Type of Quantity	Symbol	Unit	Min Atot	Selected Optimal Point	Max XUI
decision variables	teva	[°C]	100	94.4	76.2
	tcon	[°C]	37.7	25.1	31.1
	ns	[-]	0.53	0.55	0.55
objective functions	XUI	[%]	47.6	60.1	75.9
	Atot	[m2]	117	146	176
ORC parameters	ṁwf	[kg s−1]	6.05	7.29	10.6
	ηT	[-]	0.83	0.82	0.83
	ths2	[°C]	86.6	76.0	60.0
	Ḃhs2	[kW]	294	224	135
	Pout	[kW]	113	170	177
exergy-based indicators	ηex	[%]	20.2	30.4	31.6
	WER	[%]	79.8	69.6	68.4
	EEF	[-]	3.94	2.28	2.17
	ESI	[-]	0.25	0.44	0.46
	δḂtot	[kW]	116	144	203
	SI	[-]	0.44	0.43	0.48
energy-based indicator	ε	[%]	31.8	41.9	57.1
economic indicator	PBP	[years]	17.0	10.9	11.2

, the detailed results of the multi-objective optimization are presented. They include the points marked in Figure 11 which correspond to: minimum total heat transfer area (min A_tot), selected optimal point, and maximum exergy utilization index (max XUI).

7. Conclusions

The aim of the study was to introduce a novel exergy indicator for maximizing energy utilization in ORC power plant. The exergy utilization index XUI was analysed by comparing its relationships with selected ORC parameters and performance indicators. Moreover, an illustrative multi-objective optimization using NSGA-II tool was performed in order to reveal the potential for applying XUI as objective function in the performance optimization of ORC power plants.
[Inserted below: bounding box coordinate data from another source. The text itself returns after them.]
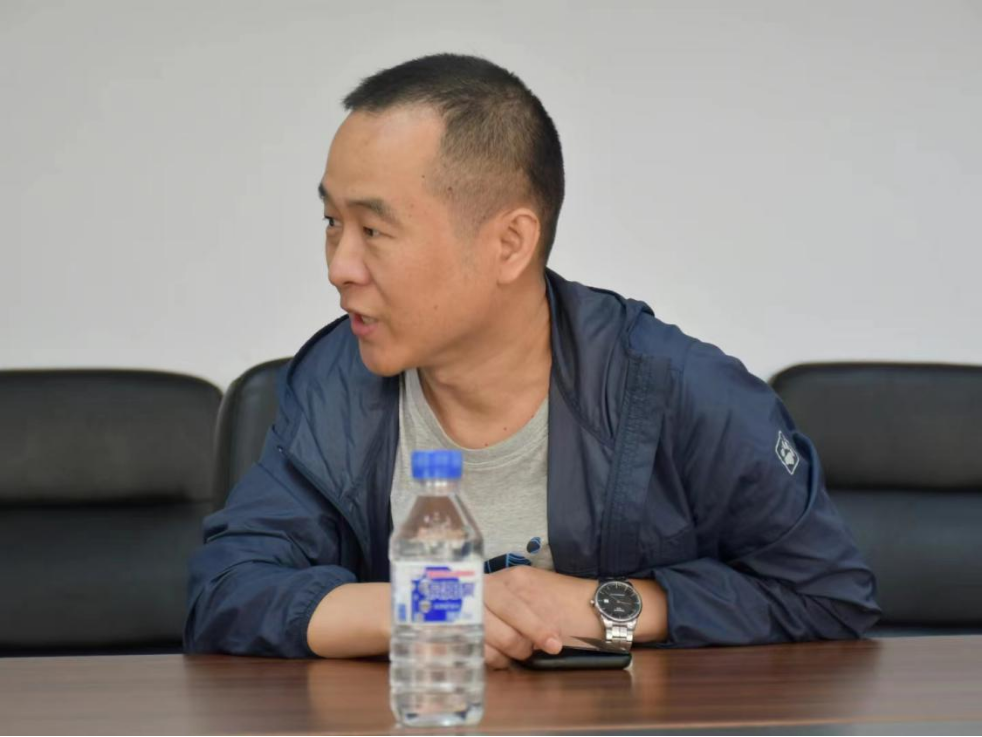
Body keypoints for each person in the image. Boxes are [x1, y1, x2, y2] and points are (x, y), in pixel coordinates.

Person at [184, 53, 880, 667]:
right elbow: (225, 591)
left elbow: (827, 593)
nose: (340, 266)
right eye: (332, 222)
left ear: (510, 243)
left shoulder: (674, 388)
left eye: (373, 228)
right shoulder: (336, 380)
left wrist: (602, 607)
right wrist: (438, 605)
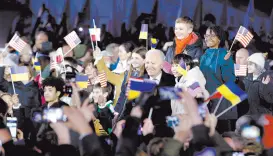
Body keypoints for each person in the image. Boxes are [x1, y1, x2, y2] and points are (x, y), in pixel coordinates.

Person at [199, 26, 236, 133]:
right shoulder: (204, 55)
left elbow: (230, 79)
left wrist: (225, 63)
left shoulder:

The analysis of the results allowed to draw the following conclusions:

• by maximizing XUI to the value of 75.9%, the outlet temperature of a geothermal water t_hs2 is reduced to the environmental temperature (t_r = 15.0 °C) as close as possible, i.e., to the lowest value (t_hs2 = 60.0 °C) of the constraint imposed on the t_hs2. In other words, the potential of the heat source is maximized by maximizing XUI,
• the value of XUI = ~80% corresponds to the global optima of exergy-based indices which means that high values of XUI may be associated with more sustainable work of the ORC,
• the values of the XUI = ~60%–80% lead to good economic characteristics reflected in low values of the payback period PBP (<11.3 years),
• the maximization of the XUI is beneficial from ecological perspective, since it minimizes the negative impact of the heat carrier on the environment, by reducing the value of outlet exergy flow rate Ḃ_hs2,
• the proposed indicator is not effective in minimizing the size of the system and its maximization leads to the total heat transfer area A_tot which is 50.4% greater than the value obtained while minimizing A_tot.

In general, the XUI seems to be a promising indicator in the optimization of the ORC power plant, particularly in multi-objective analysis, in which its drawbacks can be balanced using the opposite criterion.